Jokowi membentuk panitia untuk menjadi tuan rumah Olimpiade 2032

    Laporan Jurnalis Tribunnews Taufik Ismail

    TRIBUNNEWS. COM, JAKARTA – Presiden Joko Widodo (Jokowi) mengeluarkan Keputusan Presiden (Keppres) nomor 9 tahun 2021 tentang Komite Nominasi Indonesia sebagai Tuan Rumah Olimpiade 2032 pada 13 April 2021.

    Dalam Perpres tersebut, Jokowi membentuk Komite Nominasi Indonesia untuk menjadi tuan rumah Olimpiade 2032 dengan membentuk Panitia Lelang Indonesia Olimpiade 2032. Panitia ditugaskan untuk bekerja hingga tahun 2024.

    Baca juga: Panitia Olimpiade Indonesia Siap Mendukung INABCOG dan Menyambut Keputusan Presiden

    “Masa kerja Panitia INABCOG dimulai sejak Keputusan Presiden ini ditetapkan hingga 31 Desember 2024,” kata Pasal 14 Perpres seperti dikutip Tribunnews.com, Rabu (21/4/2021).

    Panitia lelang terdiri dari tiga struktur, termasuk direktur, pelaksana, dan penanggung jawab.

    Ketua Tim Pengarah adalah Wakil Presiden Ma’ruf Amin dan Wakil Ketua yaitu Menko PMK. Tim pengarah beranggotakan tujuh orang, antara lain Menteri Luar Negeri Republik Indonesia, Menteri Sekretaris Negara, Kepala Bappenas, Kepala BIN, Sekretaris Kabinet dan pengangkatan khusus Erick Thohir sebagai Anggota. dari Komite Olimpiade Internasional.

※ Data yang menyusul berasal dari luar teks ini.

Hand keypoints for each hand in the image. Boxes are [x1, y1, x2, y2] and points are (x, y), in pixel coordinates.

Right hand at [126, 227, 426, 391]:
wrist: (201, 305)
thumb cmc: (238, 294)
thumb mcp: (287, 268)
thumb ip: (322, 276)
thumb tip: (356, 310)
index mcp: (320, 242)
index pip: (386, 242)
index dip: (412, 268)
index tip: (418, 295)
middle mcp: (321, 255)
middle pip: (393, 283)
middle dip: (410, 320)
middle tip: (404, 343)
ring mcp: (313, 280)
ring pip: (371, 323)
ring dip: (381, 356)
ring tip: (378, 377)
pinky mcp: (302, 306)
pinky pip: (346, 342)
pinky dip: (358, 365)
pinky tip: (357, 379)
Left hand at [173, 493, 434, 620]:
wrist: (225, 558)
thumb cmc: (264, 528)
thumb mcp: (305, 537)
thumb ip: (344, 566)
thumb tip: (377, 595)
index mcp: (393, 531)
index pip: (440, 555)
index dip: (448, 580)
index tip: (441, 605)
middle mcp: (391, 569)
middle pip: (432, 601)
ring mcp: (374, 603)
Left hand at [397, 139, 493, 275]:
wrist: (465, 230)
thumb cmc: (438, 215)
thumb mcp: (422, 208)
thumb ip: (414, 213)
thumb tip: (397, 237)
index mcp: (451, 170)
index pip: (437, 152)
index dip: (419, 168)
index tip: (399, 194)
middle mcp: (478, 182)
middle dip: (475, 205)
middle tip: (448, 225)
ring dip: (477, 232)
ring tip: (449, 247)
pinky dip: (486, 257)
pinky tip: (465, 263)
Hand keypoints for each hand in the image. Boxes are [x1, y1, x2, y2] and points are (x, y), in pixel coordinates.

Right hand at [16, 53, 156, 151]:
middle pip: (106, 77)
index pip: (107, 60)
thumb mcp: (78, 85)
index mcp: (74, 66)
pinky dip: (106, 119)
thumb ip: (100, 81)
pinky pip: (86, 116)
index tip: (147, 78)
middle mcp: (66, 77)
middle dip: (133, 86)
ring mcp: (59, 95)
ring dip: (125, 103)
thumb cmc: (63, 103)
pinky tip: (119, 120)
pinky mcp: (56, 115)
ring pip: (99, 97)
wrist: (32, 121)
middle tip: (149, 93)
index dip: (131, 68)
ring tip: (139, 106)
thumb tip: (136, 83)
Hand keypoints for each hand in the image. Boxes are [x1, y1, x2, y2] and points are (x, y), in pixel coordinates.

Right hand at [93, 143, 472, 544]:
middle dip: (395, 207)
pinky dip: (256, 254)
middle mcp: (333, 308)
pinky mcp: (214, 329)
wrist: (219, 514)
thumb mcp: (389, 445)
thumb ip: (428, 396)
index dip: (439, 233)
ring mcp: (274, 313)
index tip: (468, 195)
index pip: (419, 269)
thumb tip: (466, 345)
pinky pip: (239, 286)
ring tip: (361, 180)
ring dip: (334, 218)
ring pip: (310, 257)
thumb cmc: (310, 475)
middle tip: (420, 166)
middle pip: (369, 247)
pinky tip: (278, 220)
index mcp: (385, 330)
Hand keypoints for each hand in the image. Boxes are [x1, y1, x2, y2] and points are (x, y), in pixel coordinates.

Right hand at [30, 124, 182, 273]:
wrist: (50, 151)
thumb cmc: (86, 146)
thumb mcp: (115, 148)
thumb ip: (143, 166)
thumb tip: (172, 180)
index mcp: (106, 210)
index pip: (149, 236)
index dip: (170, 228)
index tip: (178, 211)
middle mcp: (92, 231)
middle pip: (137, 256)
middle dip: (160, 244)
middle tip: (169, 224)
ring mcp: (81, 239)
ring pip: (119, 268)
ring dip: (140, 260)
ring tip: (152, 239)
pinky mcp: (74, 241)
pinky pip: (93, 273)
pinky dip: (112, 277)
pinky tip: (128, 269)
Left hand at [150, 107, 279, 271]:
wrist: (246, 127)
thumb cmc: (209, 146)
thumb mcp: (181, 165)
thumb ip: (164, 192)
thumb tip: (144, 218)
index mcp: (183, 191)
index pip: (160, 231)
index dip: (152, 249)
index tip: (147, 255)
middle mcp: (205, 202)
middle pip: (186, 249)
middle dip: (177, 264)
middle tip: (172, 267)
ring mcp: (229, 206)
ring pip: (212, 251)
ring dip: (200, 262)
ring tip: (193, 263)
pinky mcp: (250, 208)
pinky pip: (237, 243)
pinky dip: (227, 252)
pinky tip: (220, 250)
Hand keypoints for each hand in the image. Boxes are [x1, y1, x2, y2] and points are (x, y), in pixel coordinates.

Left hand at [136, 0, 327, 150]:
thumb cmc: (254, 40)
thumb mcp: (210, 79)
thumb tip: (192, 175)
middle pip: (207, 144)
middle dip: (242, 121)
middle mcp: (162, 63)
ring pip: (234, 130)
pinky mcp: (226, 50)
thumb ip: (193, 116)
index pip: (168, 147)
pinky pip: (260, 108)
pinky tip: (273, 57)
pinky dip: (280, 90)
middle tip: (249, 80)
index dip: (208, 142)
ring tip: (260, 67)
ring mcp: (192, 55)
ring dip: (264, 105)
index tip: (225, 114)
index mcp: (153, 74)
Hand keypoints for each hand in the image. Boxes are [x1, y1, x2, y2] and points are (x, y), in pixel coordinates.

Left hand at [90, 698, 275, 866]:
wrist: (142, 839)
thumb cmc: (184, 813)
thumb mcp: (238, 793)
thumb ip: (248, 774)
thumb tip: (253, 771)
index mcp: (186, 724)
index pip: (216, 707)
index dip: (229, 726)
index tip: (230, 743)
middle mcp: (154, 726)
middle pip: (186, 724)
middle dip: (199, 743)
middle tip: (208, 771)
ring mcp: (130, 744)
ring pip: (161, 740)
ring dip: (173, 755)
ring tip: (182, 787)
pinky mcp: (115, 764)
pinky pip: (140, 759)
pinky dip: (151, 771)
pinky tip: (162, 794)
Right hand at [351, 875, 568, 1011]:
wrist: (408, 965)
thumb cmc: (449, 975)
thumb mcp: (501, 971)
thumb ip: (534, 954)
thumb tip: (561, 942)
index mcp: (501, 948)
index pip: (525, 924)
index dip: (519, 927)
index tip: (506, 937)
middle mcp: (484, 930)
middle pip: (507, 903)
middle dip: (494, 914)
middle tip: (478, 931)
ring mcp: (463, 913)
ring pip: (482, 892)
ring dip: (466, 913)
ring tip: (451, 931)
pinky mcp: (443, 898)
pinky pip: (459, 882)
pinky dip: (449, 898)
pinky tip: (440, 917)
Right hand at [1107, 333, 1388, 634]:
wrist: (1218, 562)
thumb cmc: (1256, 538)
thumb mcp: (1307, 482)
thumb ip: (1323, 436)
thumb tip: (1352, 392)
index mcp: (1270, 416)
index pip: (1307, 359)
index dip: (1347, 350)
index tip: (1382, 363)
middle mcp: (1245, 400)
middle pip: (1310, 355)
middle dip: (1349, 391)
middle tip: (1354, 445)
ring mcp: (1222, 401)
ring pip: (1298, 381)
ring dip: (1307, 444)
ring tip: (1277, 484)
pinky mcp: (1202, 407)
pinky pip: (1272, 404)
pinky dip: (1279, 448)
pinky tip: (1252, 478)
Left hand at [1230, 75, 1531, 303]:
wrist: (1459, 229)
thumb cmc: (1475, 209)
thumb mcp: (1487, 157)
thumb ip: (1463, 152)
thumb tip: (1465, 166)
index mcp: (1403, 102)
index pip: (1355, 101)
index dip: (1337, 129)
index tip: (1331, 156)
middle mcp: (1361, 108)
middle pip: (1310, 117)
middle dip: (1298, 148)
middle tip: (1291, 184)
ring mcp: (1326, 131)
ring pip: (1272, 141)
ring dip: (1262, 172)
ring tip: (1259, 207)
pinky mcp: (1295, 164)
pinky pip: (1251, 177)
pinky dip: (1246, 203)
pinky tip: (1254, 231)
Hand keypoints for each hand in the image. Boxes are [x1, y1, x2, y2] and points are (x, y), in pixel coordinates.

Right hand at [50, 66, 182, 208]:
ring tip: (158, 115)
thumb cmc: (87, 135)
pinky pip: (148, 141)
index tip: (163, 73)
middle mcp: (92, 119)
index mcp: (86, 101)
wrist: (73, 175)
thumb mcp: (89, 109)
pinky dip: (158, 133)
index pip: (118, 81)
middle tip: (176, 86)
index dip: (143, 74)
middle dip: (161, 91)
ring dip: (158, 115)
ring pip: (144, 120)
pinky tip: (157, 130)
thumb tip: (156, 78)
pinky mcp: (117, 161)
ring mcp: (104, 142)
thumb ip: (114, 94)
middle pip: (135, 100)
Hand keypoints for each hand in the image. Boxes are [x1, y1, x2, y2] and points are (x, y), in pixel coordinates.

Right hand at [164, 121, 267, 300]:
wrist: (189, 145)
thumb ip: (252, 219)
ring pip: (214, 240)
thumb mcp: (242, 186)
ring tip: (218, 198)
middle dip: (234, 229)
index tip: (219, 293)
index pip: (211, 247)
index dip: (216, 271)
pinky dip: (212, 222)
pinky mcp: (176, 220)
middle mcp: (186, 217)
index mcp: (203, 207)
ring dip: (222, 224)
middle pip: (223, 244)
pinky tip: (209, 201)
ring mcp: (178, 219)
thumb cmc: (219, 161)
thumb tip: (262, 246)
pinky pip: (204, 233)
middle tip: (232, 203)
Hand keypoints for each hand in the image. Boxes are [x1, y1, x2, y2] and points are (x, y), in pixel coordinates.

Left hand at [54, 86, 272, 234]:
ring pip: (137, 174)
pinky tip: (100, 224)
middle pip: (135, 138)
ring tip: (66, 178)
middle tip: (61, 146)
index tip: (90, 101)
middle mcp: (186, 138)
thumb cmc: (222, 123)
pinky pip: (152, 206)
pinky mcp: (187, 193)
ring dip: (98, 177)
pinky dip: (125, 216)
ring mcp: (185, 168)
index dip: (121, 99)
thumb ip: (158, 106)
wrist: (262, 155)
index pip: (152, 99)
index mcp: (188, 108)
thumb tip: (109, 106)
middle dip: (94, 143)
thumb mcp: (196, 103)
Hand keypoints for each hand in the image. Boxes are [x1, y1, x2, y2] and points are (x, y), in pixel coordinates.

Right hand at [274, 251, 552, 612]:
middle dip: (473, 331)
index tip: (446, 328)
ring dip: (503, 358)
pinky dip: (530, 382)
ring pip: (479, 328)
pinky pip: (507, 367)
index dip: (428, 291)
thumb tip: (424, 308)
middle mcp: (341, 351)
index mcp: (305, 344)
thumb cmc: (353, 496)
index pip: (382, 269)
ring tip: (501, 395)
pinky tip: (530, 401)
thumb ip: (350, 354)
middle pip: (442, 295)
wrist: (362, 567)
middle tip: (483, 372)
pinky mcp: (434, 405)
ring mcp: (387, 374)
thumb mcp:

    Menteri Pemuda dan Olahraga bertanggung jawab atas komite tersebut.

    Adapun tugas penanggung jawab sebagaimana dimaksud dalam Pasal 6 ayat 2 Perpres ini adalah: Mengoordinasikan perencanaan, persiapan, dan pelaksanaan pencalonan Indonesia sebagai Tuan Rumah Olimpiade 2032.

    Baca juga: 97 Hari Menjelang Olimpiade Jepang, Disambut Banyak Warga

    Selain menugaskan, mengawasi, dan mengevaluasi pelaksanaan pencalonan Indonesia sebagai Tuan Rumah Olimpiade 2032.

    Sedangkan tim eksekutif diketuai oleh Ketua Umum Komite Olimpiade Indonesia (KOI). Ketua Umum KOI akan dibantu oleh Sekretaris Kementerian Pemuda dan Olahraga sebagai Sekretaris Utama Komite INABCOG dan Sekretaris Komite Olimpiade Indonesia sebagai Wakil Sekretaris Utama.

    Tim pelaksana bertugas mempersiapkan Pencalonan Tuan Rumah Olimpiade 2032, menyusun dan melaksanakan roadmap nominasi serta menentukan proposal nominasi Tuan Rumah Olimpiade 2032.

    Untuk mendukung proses persiapan nominasi, Tim Pelaksana diberi kewenangan untuk membentuk tim kerja pemenang. Tim kerja pemenang harus diisi dengan maksimal 40 orang.

    “Tim Kerja Pemenang menyampaikan laporan pertanggungjawaban pelaksanaan tugas kepada Pimpinan Pelaksana paling lambat tanggal 31 Desember 2024,” bunyi Pasal 13 Perpres.

    Keputusan Presiden tersebut mulai berlaku sejak diundangkan. Perpres tersebut ditandatangani dan ditetapkan oleh Jokowi pada 13 April 2021.